Displacement damage effect of proton irradiation on vertical β-Ga₂O₃ and SiC Schottky barrier diodes (SBDs)

In this study, we fabricated vertical Schottky barrier diodes (SBDs) based on wide bandgap semiconductor beta-phase gallium oxide (β-Ga₂O₃) and silicon carbide (SiC), respectively, and conducted proton irradiation experiments to analyze the radiation hardness of the SBDs comparatively. The effects of proton radiation on the performance of SBDs were assessed through measurements of forward current, capacitance, and breakdown characteristics. Both devices exhibited degradation in current and capacitance characteristics following proton irradiation, attributed to displacement damage (DD).
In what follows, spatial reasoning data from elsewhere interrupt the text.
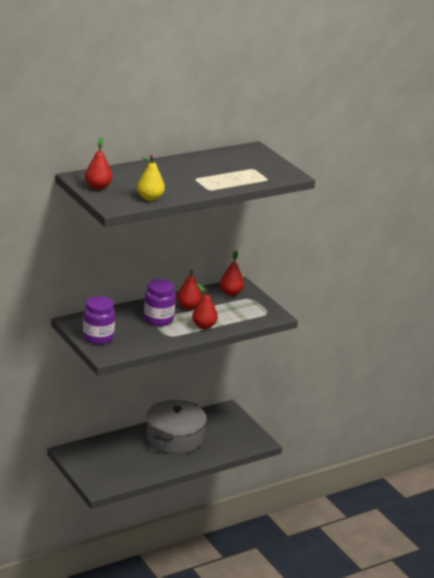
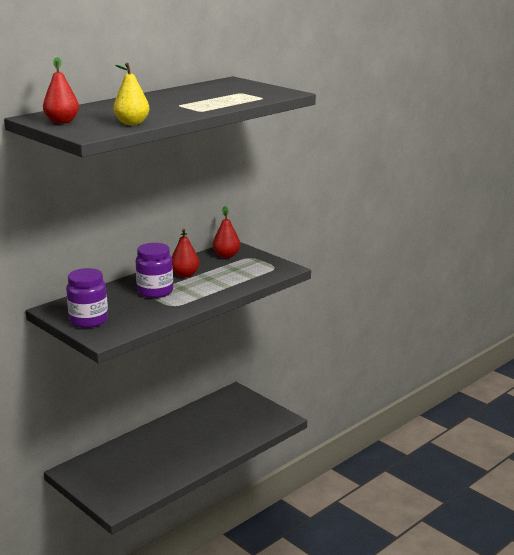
camera: 10 degrees left, 5 degrees down
grey pot [146,400,207,454] -> none
red pear [192,283,218,329] -> none

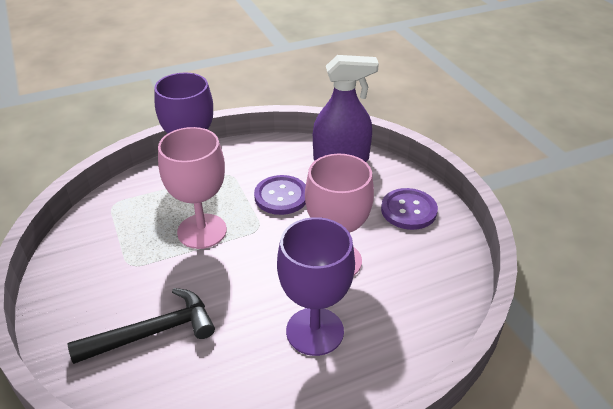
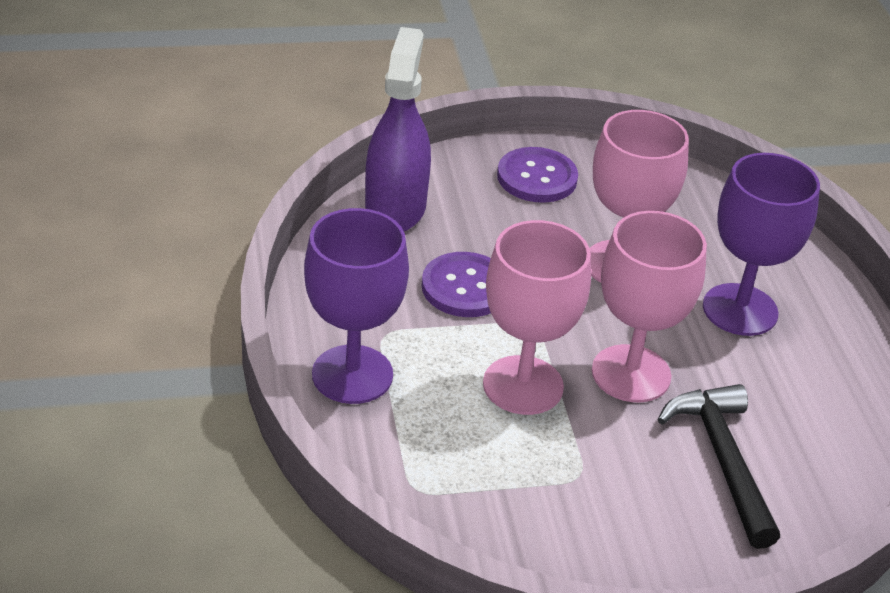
camera: 80 degrees left, 0 degrees up
none -> pink goblet [592,211,707,402]

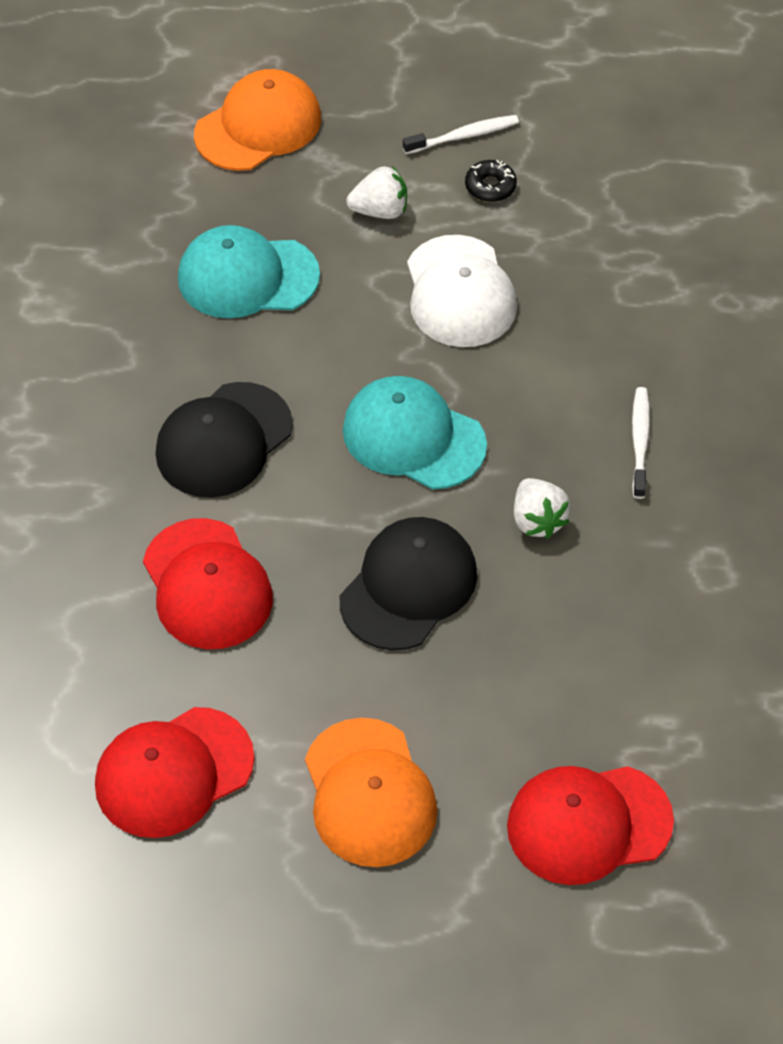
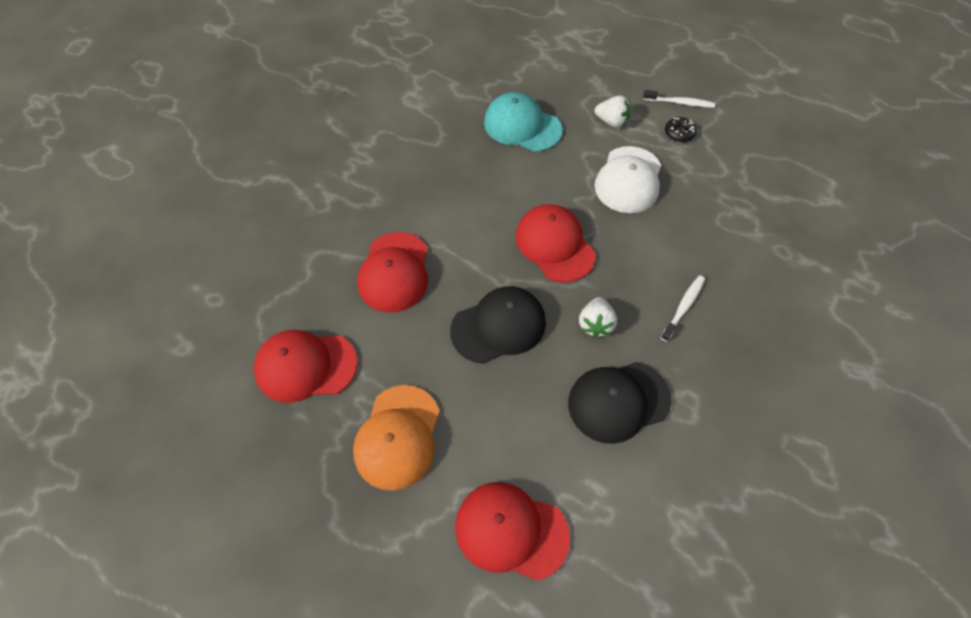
camera: 30 degrees right, 5 degrees up
black cap [155,382,293,498] -> black cap moved to [568,362,672,444]
orange cap [194,69,321,171] -> none
turquoise cap [343,376,487,489] -> red cap [515,204,596,282]

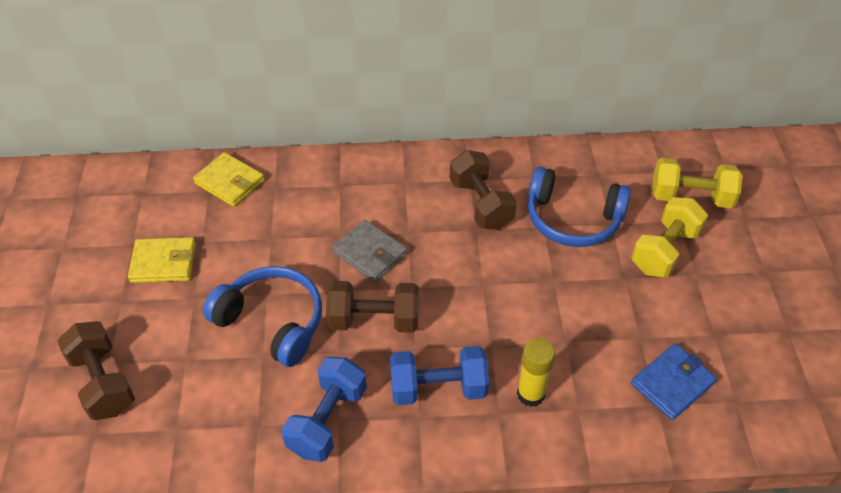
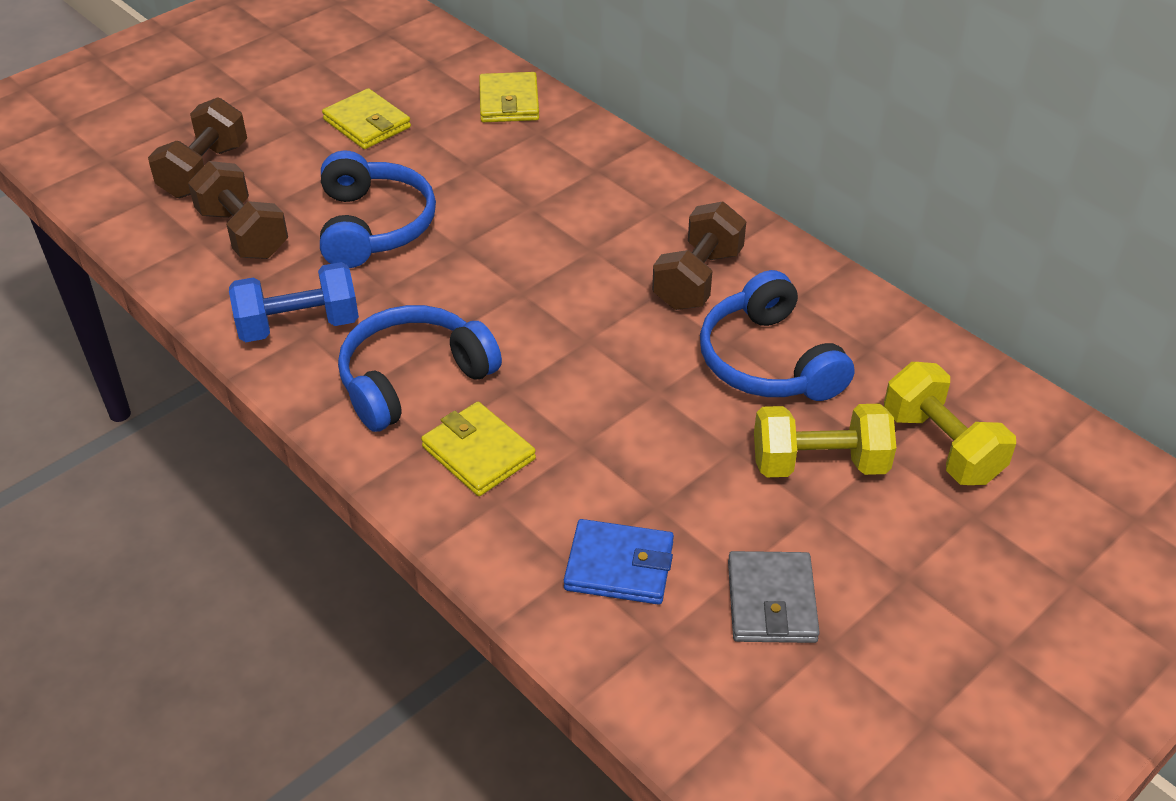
camera: 50 degrees right, 5 degrees down
brown dumbbell [326,281,419,333] -> brown dumbbell moved to [188,161,288,259]
grey wallet [332,220,407,282] -> grey wallet moved to [728,551,820,643]
blue dumbbell [390,346,489,405] -> blue headphones [338,305,502,432]
yellow glue stick [517,338,555,407] -> yellow wallet [421,402,536,496]

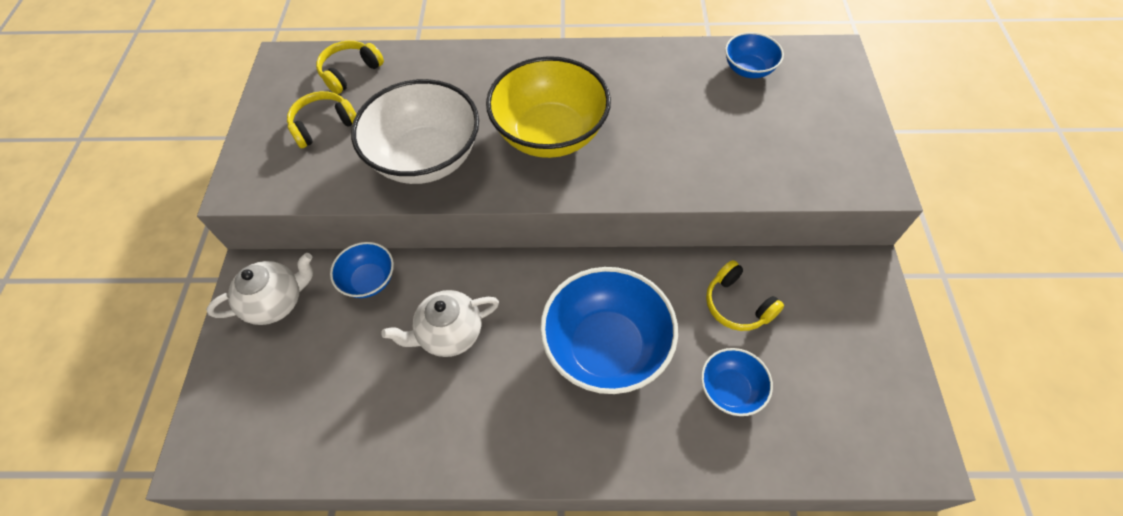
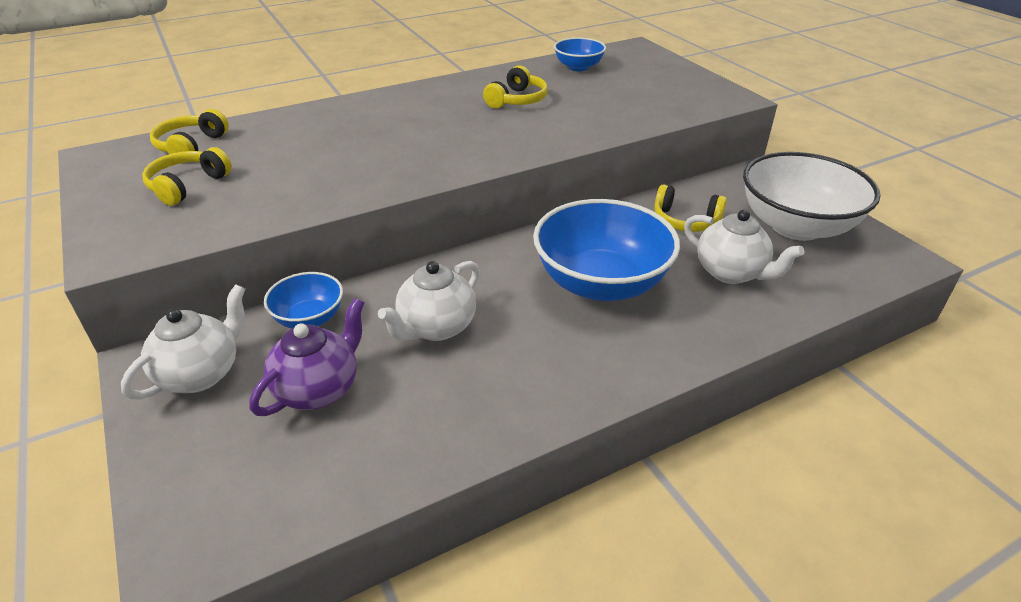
camera: 30 degrees left, 20 degrees down
white bowl [351,79,479,184] -> white bowl moved to [743,152,881,241]
yellow bowl [486,56,611,158] -> none
blue bowl [701,348,773,416] -> white teapot [684,210,804,284]
none -> purple teapot [249,298,364,416]
none -> yellow headphones [483,65,548,108]

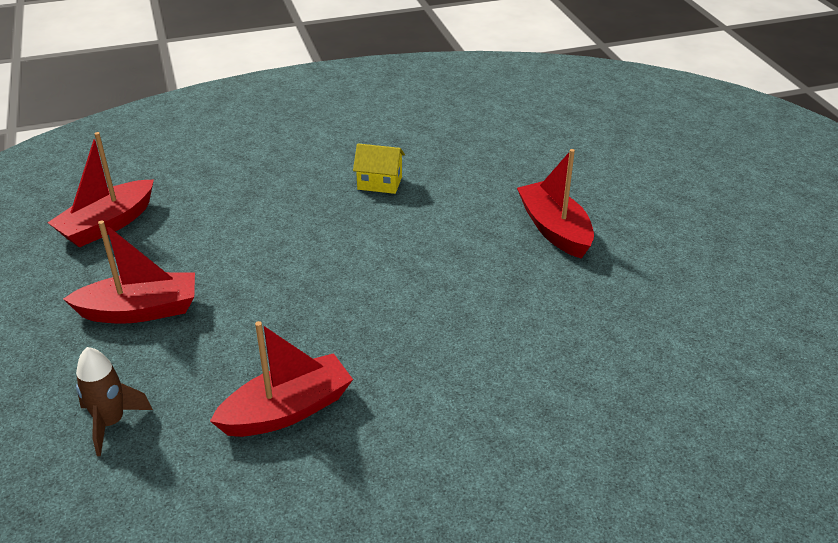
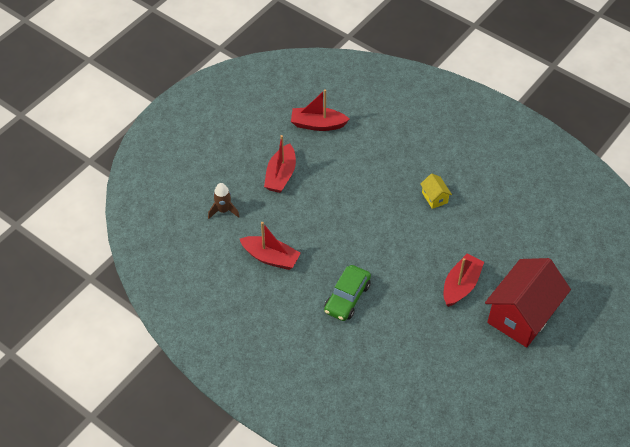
camera: 55 degrees right, 15 degrees up
red boat [63,220,195,324] -> red boat turned 60 degrees clockwise [264,135,296,193]
none -> green car [324,265,371,321]
none -> red house [485,258,571,347]

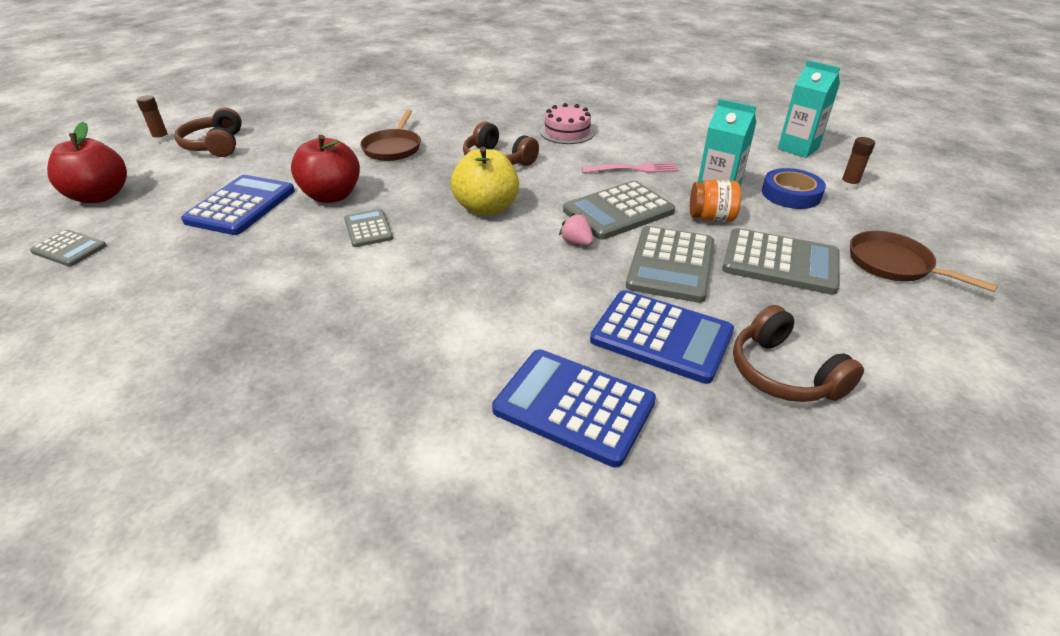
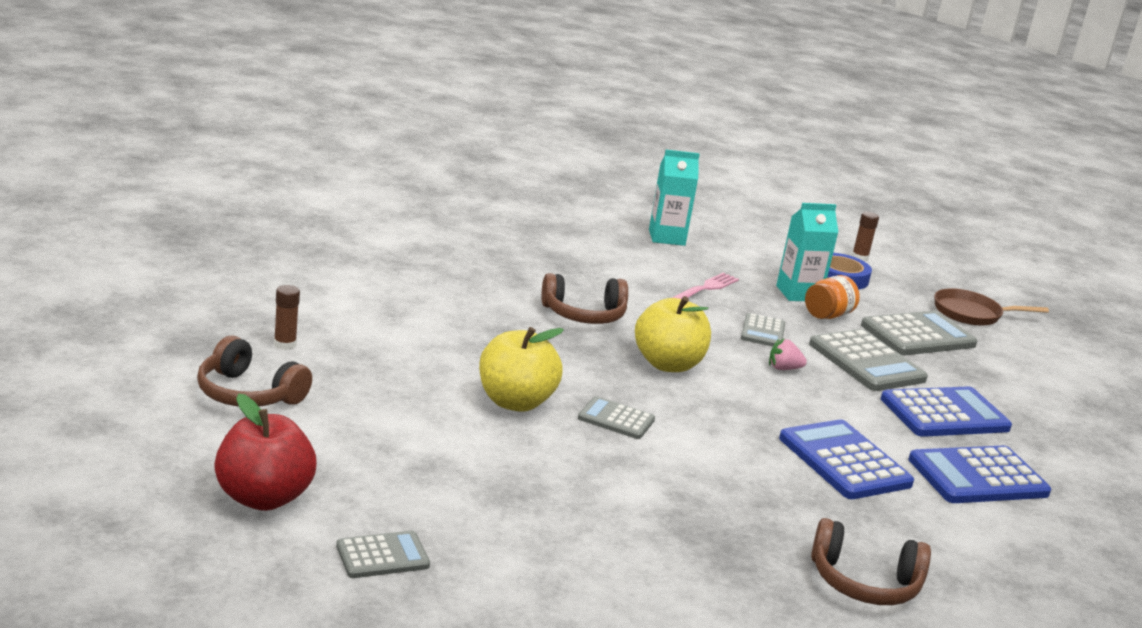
camera: 50 degrees left, 15 degrees down
brown glue stick [136,95,170,143] -> brown glue stick moved to [274,285,300,350]
blue calculator [181,175,295,235] -> blue calculator moved to [779,420,914,499]
red apple [291,135,360,203] -> yellow apple [479,327,564,412]
brown pan [360,110,421,161] -> none
pink cake [540,103,595,144] -> none
grey calculator [563,181,675,240] -> grey calculator [741,313,785,347], size x0.57
brown headphones [733,305,864,402] -> brown headphones moved to [811,518,931,605]
turquoise carton [778,60,840,158] -> turquoise carton moved to [649,150,700,246]

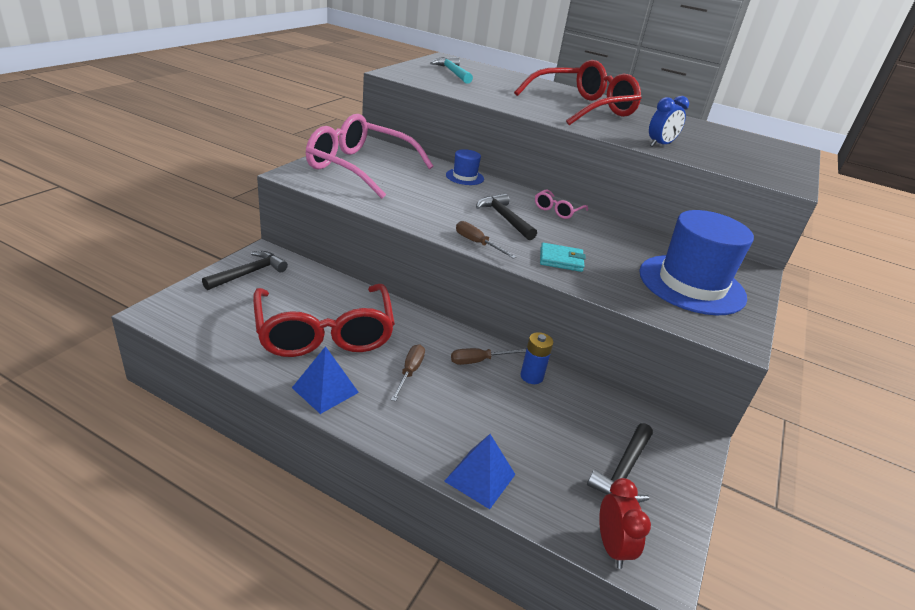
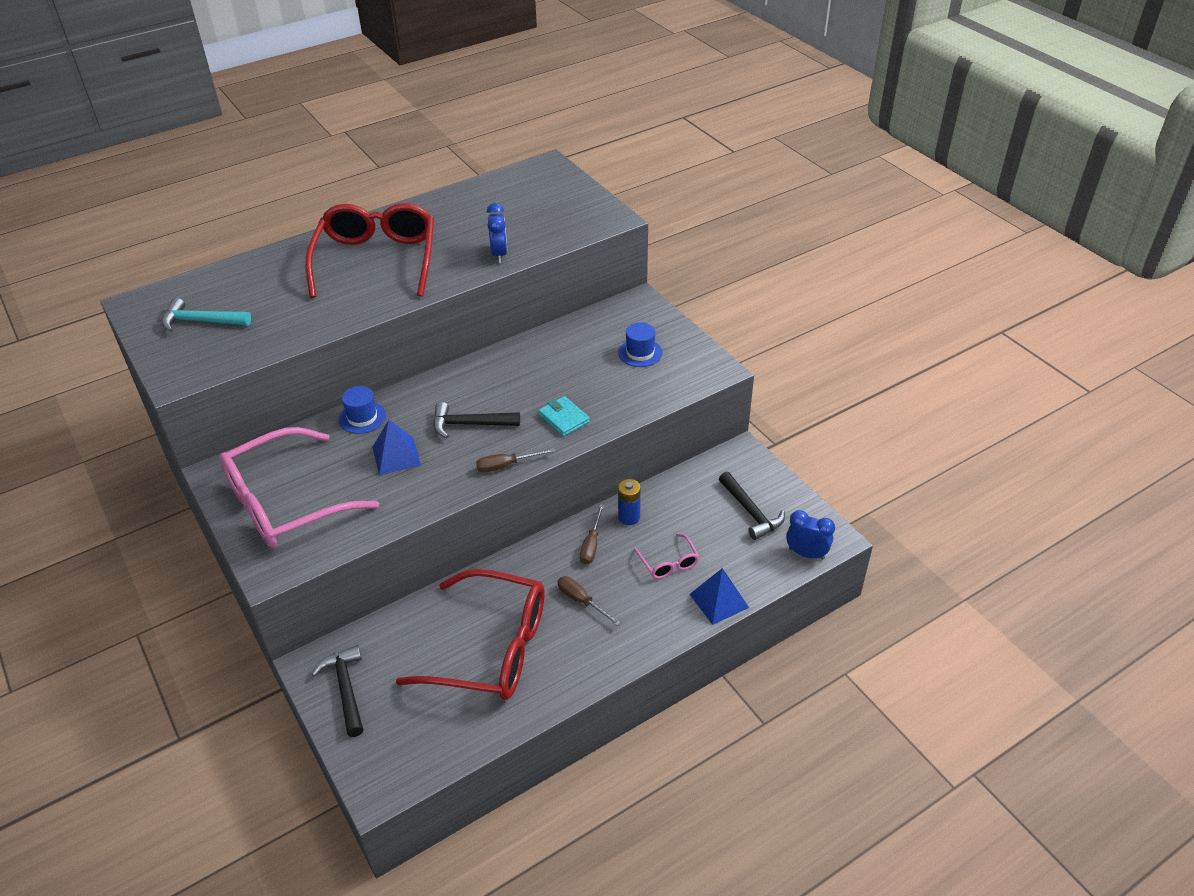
camera: 55 degrees left, 10 degrees up
blue pyramid [292,346,359,414] -> blue pyramid moved to [373,420,421,475]
pink glasses [535,189,588,219] -> pink glasses moved to [634,533,699,579]
turquoise wallet [540,243,586,272] -> turquoise wallet turned 75 degrees counterclockwise [538,396,590,437]
red clock [599,478,651,569] -> blue clock [786,510,835,560]
blue hat [639,210,754,315] -> blue hat [618,322,662,367], size x0.46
Notably, the β-Ga₂O₃-based SBD demonstrated more pronounced deterioration compared to the SiC-based device despite similar vacancy distributions as confirmed by SRIM simulation. Moreover, a decrease in contact radius correlated with exacerbated degradation in the current characteristics of the β-Ga₂O₃-based SBD. Following proton irradiation, breakdown voltages of both devices increased due to elevated resistance induced by displacement damage. While both β-Ga₂O₃ and SiC-based SBDs experienced displacement damage under high fluence proton irradiation, the extent of performance degradation varied depending on the dimensions and quality of epitaxial and substrate layers.